Wellington teachers given freedom to pursue their passions
Special Award: Manager
When Drew Eberly talks to the seniors at the Wellington School they frequently remind him that their “Breathing Life Into Shakespeare” experience in his English class was the most memorable event of their entire freshman year.
Eberly was able to bring actors from the Available Light Theatre to the school to not only perform “Julius Caesar” for them, but for the actors and students to perform the play together.
Eberly funded the program through an Engagement Grant offered by the school that is designed to support teachers as they bring new techniques and ideas to the classroom.
“We perform Shakespeare for them so they get to see it with experienced, trained actors,” Eberly says. “We show them what Shakespeare can be and as we’re reading ‘Julius Caesar,’ the actors work with students on developing their own scenes. Those artists then act as directors and act and direct with the kids. It’s a really amazing experience for our freshman to be able to act in scenes with these professionals.”
Jeff Terwin, incoming head of school, the current associate head of school and the head of upper school, says the work with the theater company is an example of the autonomy the private school in Upper Arlington gives its teachers.
“At our core, one of the values for Wellington is that we have really talented teachers and we trust them,” Terwin says. “They’re professionals, so we have a model built around teacher autonomy. They’re given a lot of flexibility and openness to partner with students in a way that we think is at a high level, but allows flexibility for teachers to draw on their strengths, experiences and interests.”
The autonomy and trust leaders give their teachers are two of the reasons the school has received a special award for “managers” as part of Columbus CEO’s 2019 Top Workplaces survey.
Eberly, who is a member of Available Light, began the theater program four years ago with funding from the Engagement Grant. It continues today and now is part of his regular curriculum funding.
“To be able to get a typical ninth-grader excited about Shakespeare is the project’s most outstanding aspect,” Eberly says. “Shakespeare isn’t something people just show up with a lot of passion. We’re reading it with passion and intensity and they’re wanting to emulate what they’re seeing the professional actors do.”

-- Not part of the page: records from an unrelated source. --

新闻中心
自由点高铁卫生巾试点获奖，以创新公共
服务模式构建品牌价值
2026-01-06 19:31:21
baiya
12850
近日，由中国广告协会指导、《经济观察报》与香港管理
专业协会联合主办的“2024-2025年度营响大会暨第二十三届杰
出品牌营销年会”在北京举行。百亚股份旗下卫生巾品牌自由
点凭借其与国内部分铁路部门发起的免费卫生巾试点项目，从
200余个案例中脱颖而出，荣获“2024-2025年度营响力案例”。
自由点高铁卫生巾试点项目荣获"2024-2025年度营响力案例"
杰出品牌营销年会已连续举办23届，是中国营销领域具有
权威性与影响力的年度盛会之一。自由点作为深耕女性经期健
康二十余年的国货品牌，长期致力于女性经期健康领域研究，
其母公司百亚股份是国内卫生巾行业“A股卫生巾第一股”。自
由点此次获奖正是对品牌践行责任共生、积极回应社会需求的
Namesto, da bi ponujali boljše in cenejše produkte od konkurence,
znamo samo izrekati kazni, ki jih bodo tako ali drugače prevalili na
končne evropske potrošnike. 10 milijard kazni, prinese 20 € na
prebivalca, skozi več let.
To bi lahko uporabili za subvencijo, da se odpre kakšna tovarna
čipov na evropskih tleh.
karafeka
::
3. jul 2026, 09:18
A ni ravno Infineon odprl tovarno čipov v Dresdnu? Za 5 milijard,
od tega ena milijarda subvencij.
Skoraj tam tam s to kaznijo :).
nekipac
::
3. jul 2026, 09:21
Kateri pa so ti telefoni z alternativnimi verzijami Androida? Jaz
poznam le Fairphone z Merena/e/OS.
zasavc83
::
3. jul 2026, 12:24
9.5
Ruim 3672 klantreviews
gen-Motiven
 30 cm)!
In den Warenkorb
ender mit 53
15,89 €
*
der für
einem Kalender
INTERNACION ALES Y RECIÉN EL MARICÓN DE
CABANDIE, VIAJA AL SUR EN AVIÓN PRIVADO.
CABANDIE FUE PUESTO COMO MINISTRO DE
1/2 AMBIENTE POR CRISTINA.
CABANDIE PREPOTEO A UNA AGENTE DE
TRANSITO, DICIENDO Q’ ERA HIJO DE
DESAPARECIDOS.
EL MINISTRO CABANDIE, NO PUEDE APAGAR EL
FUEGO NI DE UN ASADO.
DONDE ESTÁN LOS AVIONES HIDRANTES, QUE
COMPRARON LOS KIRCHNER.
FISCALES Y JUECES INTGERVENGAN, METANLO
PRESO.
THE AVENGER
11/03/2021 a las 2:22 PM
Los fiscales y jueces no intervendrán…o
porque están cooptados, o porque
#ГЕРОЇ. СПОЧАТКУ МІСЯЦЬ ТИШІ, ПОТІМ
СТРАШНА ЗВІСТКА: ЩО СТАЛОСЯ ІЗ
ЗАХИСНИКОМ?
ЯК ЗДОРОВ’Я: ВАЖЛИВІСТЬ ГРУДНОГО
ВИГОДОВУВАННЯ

Rob Brisk, the current head of school, says it’s not surprising that teacher autonomy is at the core of the school’s culture. Wellington was founded in 1982 by a group of entrepreneurs who were out-of-the-box thinkers.
“The only way we continually improve is to make sure when we hire people, there’s an expectation that we want them to be change agents from day one,” Brisk says
Starting next year teachers will have a new avenue to help educate students, and it’ll require a plane ticket. The school is planning to debut a “WISE” program—Wellington International Student Experience. It will allow the 91 teachers at the school to take overseas trips with students to focus on topics such as the history of the slave trade in Ghana, coral reef health in Bonaire and sustainability in Scandinavia in Denmark.
The program will be open to all students, regardless of their family income.
“It struck us that some of our programs are not accessible to families who do not have the means and if we think international experiences are important, let’s figure out a way for all students to have those experiences,” Brisk says. “Our faculty will be a huge piece of that. It’s a huge opportunity for our faculty to grow in their international experiences as well.”
Laura Newpoff is a freelance writer.